# Exercise:
Write every line of the following listing exactly as it reads.

# Data for this task:
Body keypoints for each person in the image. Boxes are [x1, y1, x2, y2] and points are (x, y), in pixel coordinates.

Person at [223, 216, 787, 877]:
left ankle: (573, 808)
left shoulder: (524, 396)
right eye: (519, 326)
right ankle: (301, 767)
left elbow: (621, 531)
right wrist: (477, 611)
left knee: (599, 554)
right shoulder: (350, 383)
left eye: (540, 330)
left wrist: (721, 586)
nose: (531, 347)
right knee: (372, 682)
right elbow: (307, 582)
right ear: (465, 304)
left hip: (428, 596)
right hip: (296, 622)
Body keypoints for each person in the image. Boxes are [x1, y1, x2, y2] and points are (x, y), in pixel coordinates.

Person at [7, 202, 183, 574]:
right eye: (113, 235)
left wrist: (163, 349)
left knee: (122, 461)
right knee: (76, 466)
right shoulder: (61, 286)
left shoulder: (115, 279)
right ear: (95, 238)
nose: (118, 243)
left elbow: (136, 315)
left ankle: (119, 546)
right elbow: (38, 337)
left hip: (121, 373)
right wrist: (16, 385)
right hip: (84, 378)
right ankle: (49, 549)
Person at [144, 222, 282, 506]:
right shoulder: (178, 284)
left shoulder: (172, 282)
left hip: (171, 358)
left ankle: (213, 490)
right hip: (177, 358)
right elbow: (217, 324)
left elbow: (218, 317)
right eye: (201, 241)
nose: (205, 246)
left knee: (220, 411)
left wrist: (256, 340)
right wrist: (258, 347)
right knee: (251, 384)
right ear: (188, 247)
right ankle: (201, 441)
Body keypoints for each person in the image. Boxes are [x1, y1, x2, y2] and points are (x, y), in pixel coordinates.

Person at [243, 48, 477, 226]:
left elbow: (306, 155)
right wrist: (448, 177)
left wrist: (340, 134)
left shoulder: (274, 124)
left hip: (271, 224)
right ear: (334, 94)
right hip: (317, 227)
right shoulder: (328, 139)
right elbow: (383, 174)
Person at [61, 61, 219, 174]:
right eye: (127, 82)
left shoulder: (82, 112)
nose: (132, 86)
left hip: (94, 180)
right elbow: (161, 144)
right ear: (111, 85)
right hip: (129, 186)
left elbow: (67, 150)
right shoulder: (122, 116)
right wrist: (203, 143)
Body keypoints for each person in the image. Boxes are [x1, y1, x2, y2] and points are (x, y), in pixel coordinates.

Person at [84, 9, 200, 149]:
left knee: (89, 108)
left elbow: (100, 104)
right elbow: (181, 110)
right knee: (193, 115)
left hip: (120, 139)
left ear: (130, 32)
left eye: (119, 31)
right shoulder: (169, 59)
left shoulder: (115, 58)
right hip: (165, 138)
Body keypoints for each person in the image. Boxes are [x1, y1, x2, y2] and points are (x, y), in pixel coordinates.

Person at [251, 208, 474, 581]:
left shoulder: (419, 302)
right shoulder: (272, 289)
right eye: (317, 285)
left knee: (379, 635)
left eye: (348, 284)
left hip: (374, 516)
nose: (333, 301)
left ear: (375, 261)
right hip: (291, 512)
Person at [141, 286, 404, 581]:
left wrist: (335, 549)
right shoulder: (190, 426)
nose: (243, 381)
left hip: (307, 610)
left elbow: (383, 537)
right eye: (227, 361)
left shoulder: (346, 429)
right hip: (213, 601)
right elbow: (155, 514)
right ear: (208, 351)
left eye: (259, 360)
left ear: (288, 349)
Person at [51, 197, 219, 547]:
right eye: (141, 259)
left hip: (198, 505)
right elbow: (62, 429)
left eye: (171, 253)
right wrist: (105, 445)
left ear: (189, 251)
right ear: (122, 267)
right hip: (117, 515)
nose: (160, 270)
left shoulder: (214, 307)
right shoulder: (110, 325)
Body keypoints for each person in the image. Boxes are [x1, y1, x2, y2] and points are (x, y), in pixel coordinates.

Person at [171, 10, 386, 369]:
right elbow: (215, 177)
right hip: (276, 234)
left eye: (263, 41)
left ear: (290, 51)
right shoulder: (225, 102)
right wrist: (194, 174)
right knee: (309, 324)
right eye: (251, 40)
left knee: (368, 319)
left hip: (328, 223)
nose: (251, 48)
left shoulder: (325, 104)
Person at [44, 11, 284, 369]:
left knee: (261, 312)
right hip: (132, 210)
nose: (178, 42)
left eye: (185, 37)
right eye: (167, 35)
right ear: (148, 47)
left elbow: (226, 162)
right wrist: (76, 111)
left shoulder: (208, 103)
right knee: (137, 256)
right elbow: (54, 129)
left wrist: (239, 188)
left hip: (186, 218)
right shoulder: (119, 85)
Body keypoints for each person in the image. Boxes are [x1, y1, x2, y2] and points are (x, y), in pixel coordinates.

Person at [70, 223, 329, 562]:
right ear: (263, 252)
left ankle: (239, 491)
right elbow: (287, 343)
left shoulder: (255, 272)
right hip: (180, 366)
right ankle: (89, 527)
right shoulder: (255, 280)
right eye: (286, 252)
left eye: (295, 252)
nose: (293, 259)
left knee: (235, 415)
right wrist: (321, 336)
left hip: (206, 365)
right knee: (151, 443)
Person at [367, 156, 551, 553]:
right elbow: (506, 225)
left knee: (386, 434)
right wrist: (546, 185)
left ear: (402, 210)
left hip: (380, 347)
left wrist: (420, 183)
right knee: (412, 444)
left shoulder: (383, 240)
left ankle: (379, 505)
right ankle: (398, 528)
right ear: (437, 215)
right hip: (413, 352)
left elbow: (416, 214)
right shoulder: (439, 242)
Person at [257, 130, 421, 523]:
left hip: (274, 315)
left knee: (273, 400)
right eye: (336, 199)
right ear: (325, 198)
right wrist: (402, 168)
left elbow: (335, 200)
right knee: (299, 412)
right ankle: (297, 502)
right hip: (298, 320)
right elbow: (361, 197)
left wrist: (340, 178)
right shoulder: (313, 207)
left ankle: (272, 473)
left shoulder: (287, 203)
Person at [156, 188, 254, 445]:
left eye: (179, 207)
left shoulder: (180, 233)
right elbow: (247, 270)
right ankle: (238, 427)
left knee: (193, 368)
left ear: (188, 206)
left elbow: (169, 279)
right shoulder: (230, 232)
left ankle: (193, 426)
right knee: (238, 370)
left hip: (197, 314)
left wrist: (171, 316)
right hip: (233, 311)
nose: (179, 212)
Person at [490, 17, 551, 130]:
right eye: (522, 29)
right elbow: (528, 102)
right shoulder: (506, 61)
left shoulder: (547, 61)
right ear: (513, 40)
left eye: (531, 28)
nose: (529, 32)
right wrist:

# Result:
Body keypoints for each person in the image. Boxes are [x1, y1, x2, y2] and points are (x, y), in pixel coordinates.

Person at [223, 216, 787, 877]:
left ankle: (573, 808)
left shoulder: (524, 396)
right eye: (519, 326)
right ankle: (301, 767)
left elbow: (621, 531)
right wrist: (477, 611)
left knee: (599, 554)
right shoulder: (350, 383)
left eye: (540, 330)
left wrist: (721, 586)
nose: (531, 347)
right knee: (372, 682)
right elbow: (307, 582)
right ear: (465, 304)
left hip: (428, 596)
right hip: (296, 622)
Body keypoints for each person in the image. Boxes are [x1, y1, x2, y2] and points are (x, y), in pixel coordinates.

Person at [7, 202, 183, 574]:
right eye: (113, 235)
left wrist: (163, 349)
left knee: (122, 461)
right knee: (76, 466)
right shoulder: (61, 286)
left shoulder: (115, 279)
right ear: (95, 238)
nose: (118, 243)
left elbow: (136, 315)
left ankle: (119, 546)
right elbow: (38, 337)
left hip: (121, 373)
right wrist: (16, 385)
right hip: (84, 378)
right ankle: (49, 549)
Person at [144, 222, 282, 506]:
right shoulder: (178, 284)
left shoulder: (172, 282)
left hip: (171, 358)
left ankle: (213, 490)
right hip: (177, 358)
right elbow: (217, 324)
left elbow: (218, 317)
right eye: (201, 241)
nose: (205, 246)
left knee: (220, 411)
left wrist: (256, 340)
right wrist: (258, 347)
right knee: (251, 384)
right ear: (188, 247)
right ankle: (201, 441)
Body keypoints for each person in the image. Boxes are [x1, y1, x2, y2] and points are (x, y), in pixel coordinates.

Person at [243, 48, 477, 226]:
left elbow: (306, 155)
right wrist: (448, 177)
left wrist: (340, 134)
left shoulder: (274, 124)
left hip: (271, 224)
right ear: (334, 94)
right hip: (317, 227)
right shoulder: (328, 139)
right elbow: (383, 174)
Person at [61, 61, 219, 174]:
right eye: (127, 82)
left shoulder: (82, 112)
nose: (132, 86)
left hip: (94, 180)
right elbow: (161, 144)
right ear: (111, 85)
right hip: (129, 186)
left elbow: (67, 150)
right shoulder: (122, 116)
right wrist: (203, 143)
Body keypoints for each person in the image. Boxes are [x1, y1, x2, y2] and points are (x, y), in pixel coordinates.

Person at [84, 9, 200, 149]:
left knee: (89, 108)
left elbow: (100, 104)
right elbow: (181, 110)
right knee: (193, 115)
left hip: (120, 139)
left ear: (130, 32)
left eye: (119, 31)
right shoulder: (169, 59)
left shoulder: (115, 58)
right hip: (165, 138)
Body keypoints for each person in the image. Boxes are [x1, y1, x2, y2] and points are (x, y), in pixel coordinates.

Person at [251, 208, 474, 581]:
left shoulder: (419, 302)
right shoulder: (272, 289)
right eye: (317, 285)
left knee: (379, 635)
left eye: (348, 284)
left hip: (374, 516)
nose: (333, 301)
left ear: (375, 261)
right hip: (291, 512)
Person at [141, 286, 404, 581]:
left wrist: (335, 549)
right shoulder: (190, 426)
nose: (243, 381)
left hip: (307, 610)
left elbow: (383, 537)
right eye: (227, 361)
left shoulder: (346, 429)
right hip: (213, 601)
right elbow: (155, 514)
right ear: (208, 351)
left eye: (259, 360)
left ear: (288, 349)
Person at [51, 197, 219, 547]:
right eye: (141, 259)
left hip: (198, 505)
right elbow: (62, 429)
left eye: (171, 253)
right wrist: (105, 445)
left ear: (189, 251)
right ear: (122, 267)
right hip: (117, 515)
nose: (160, 270)
left shoulder: (214, 307)
right shoulder: (110, 325)
Body keypoints for each person in the image. Boxes are [x1, y1, x2, y2] and points are (x, y), in pixel coordinates.

Person at [171, 10, 386, 369]:
right elbow: (215, 177)
right hip: (276, 234)
left eye: (263, 41)
left ear: (290, 51)
right shoulder: (225, 102)
right wrist: (194, 174)
right knee: (309, 324)
right eye: (251, 40)
left knee: (368, 319)
left hip: (328, 223)
nose: (251, 48)
left shoulder: (325, 104)
Person at [44, 11, 284, 369]:
left knee: (261, 312)
right hip: (132, 210)
nose: (178, 42)
left eye: (185, 37)
right eye: (167, 35)
right ear: (148, 47)
left elbow: (226, 162)
right wrist: (76, 111)
left shoulder: (208, 103)
right knee: (137, 256)
right elbow: (54, 129)
left wrist: (239, 188)
left hip: (186, 218)
right shoulder: (119, 85)
Body keypoints for each person in the image. Boxes are [x1, y1, x2, y2] and points are (x, y), in pixel coordinates.

Person at [70, 223, 329, 562]:
right ear: (263, 252)
left ankle: (239, 491)
right elbow: (287, 343)
left shoulder: (255, 272)
right hip: (180, 366)
right ankle: (89, 527)
right shoulder: (255, 280)
right eye: (286, 252)
left eye: (295, 252)
nose: (293, 259)
left knee: (235, 415)
right wrist: (321, 336)
left hip: (206, 365)
right knee: (151, 443)
Person at [367, 156, 551, 553]:
right elbow: (506, 225)
left knee: (386, 434)
right wrist: (546, 185)
left ear: (402, 210)
left hip: (380, 347)
left wrist: (420, 183)
right knee: (412, 444)
left shoulder: (383, 240)
left ankle: (379, 505)
right ankle: (398, 528)
right ear: (437, 215)
right hip: (413, 352)
left elbow: (416, 214)
right shoulder: (439, 242)
Person at [257, 130, 421, 523]:
left hip: (274, 315)
left knee: (273, 400)
right eye: (336, 199)
right ear: (325, 198)
right wrist: (402, 168)
left elbow: (335, 200)
right knee: (299, 412)
right ankle: (297, 502)
right hip: (298, 320)
right elbow: (361, 197)
left wrist: (340, 178)
right shoulder: (313, 207)
left ankle: (272, 473)
left shoulder: (287, 203)
Person at [156, 188, 254, 445]:
left eye: (179, 207)
left shoulder: (180, 233)
right elbow: (247, 270)
right ankle: (238, 427)
left knee: (193, 368)
left ear: (188, 206)
left elbow: (169, 279)
right shoulder: (230, 232)
left ankle: (193, 426)
right knee: (238, 370)
left hip: (197, 314)
left wrist: (171, 316)
right hip: (233, 311)
nose: (179, 212)
Person at [490, 17, 551, 130]:
right eye: (522, 29)
right elbow: (528, 102)
right shoulder: (506, 61)
left shoulder: (547, 61)
right ear: (513, 40)
left eye: (531, 28)
nose: (529, 32)
right wrist:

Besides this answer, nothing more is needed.